A Nigerian trade team traveling to Kansas last week represented some of the largest milling companies in the African country, which remains the largest customer of U.S. hard red winter wheat. In the marketing year that ended May 31, Nigeria imported more than 110 million bushels of wheat--much of which comes from Kansas. Nigeria is the only country that imports all six classes of wheat and was the top overall buyer of U.S. wheat in 2009-10.

Through the 1.5 cent per bushel wheat assessment, the U.S. Wheat Associates and Kansas Wheat Commission have worked diligently over the past several years to cultivate the relationship between Nigeria and the United States. USW opened an office in Lagos, Nigeria, in 2001. This in-country presence and a long-term commitment to technical training and exchanges have combined to build strong Nigerian loyalty to U.S.-origin wheat. That expertise has helped Nigeria's flour millers develop a unique type of pan bread, which is one of the most common and inexpensive sources of food for Nigerians.

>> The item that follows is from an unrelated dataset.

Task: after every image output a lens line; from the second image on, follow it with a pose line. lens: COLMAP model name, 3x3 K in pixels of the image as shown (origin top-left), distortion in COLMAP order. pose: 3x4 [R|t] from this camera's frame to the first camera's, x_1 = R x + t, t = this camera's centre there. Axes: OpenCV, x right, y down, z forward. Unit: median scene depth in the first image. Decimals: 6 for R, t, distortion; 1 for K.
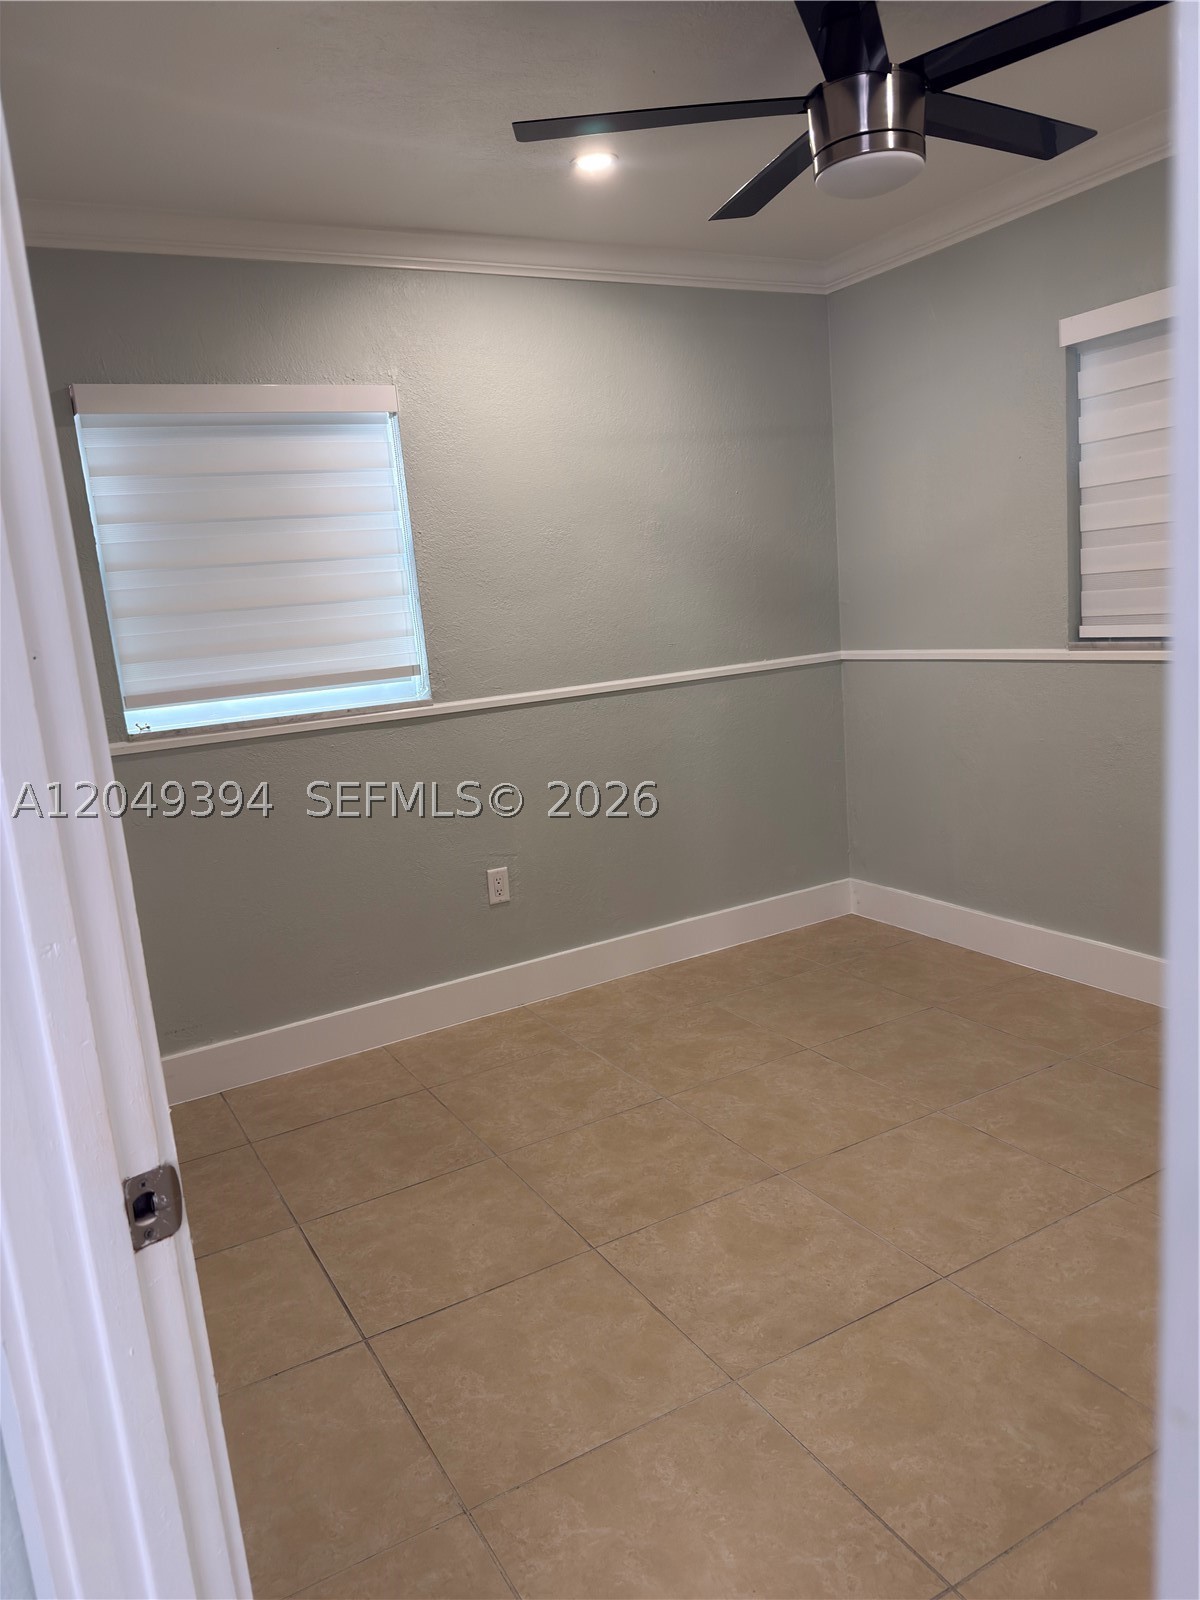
lens RADIAL K [[1128.8, 0, 600.0], [0, 1128.8, 800.0], [0, 0, 1]] dist [-0.002197, -0.002002]
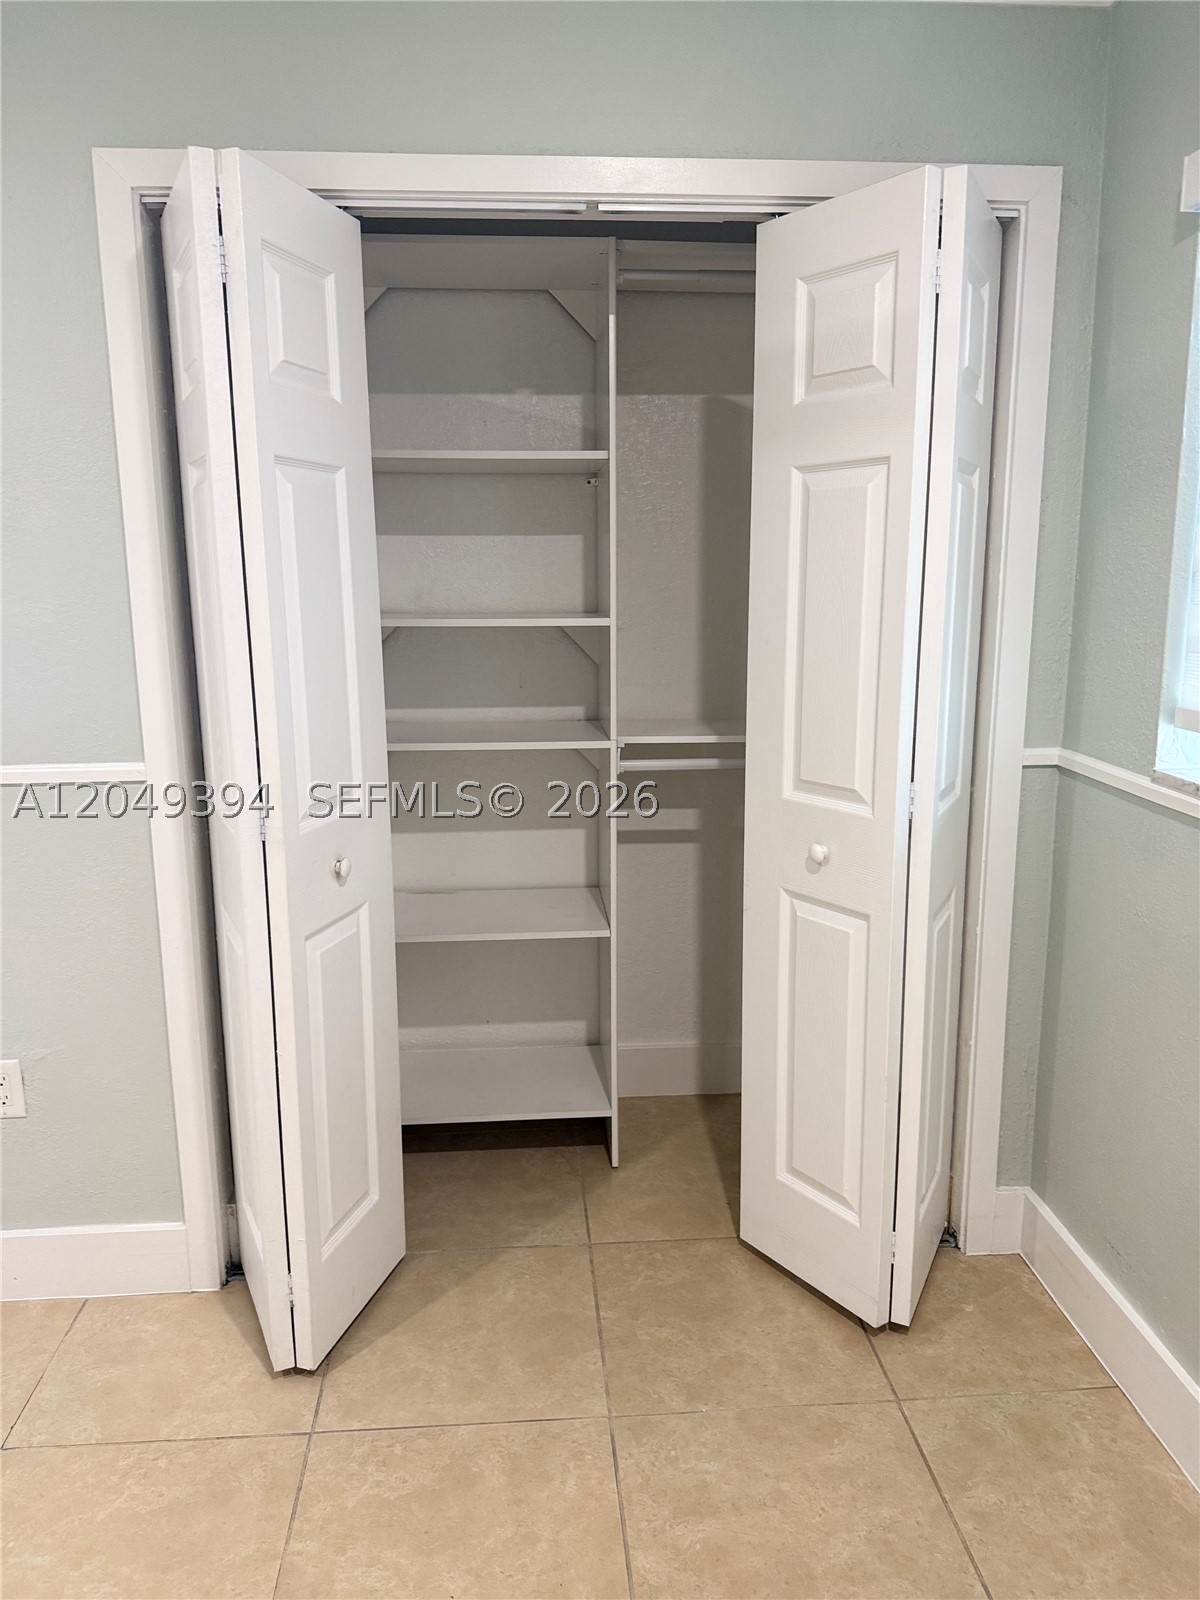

The trade team visited one of the Kansas Wheat Commission-funded research programs at AIB International (formerly the American Institute of Baking) in Manhattan, a wheat farm during harvest and several other locations in Manhattan and Kansas City.

In addition to its educational value, trade teams can also provide specific opportunities to increase demand for U.S. wheat. For example, as result of contacts made on a trade team visit in 2008, Flour Mills of Nigeria, the world's second largest miller, began importing U.S. hard white wheat to produce specialty blended flour. Today, Flour Mills of Nigeria is the world's leading hard white wheat importer, purchasing 140,000 MT in 2009-2010.

Rajesh Gaggar, head of procurement and logistics for DUFIL Prima Foods in Ota, Nigeria, says his company holds 75 percent market share of the nation's rapidly expanding instant noodle market. The United States continues to offer the most consistent supply of high-quality wheat, which is necessary to produce a high-quality product for Nigeria's people. Gaggar's company buys 500 tons of wheat per day.

"When you talk about food, a consistent supply is more important than anything else," says Gaggar, who notes that political instability in some African countries is due in large part to the lack of inexpensive food.

Gaggar says the U.S. Wheat Associates' trade assistance and training programs have been instrumental in helping the Nigerian noodle market grow and develop. U.S. Wheat matches grower investment dollars two-to-one with federal money. All of it goes toward marketing wheat grown by American farmers.

"U.S. Wheat does a great job. Without their assistance, we would not be able to use U.S. wheat. Other nations are far, far behind what the U.S. Wheat Associates does," Gaggar says.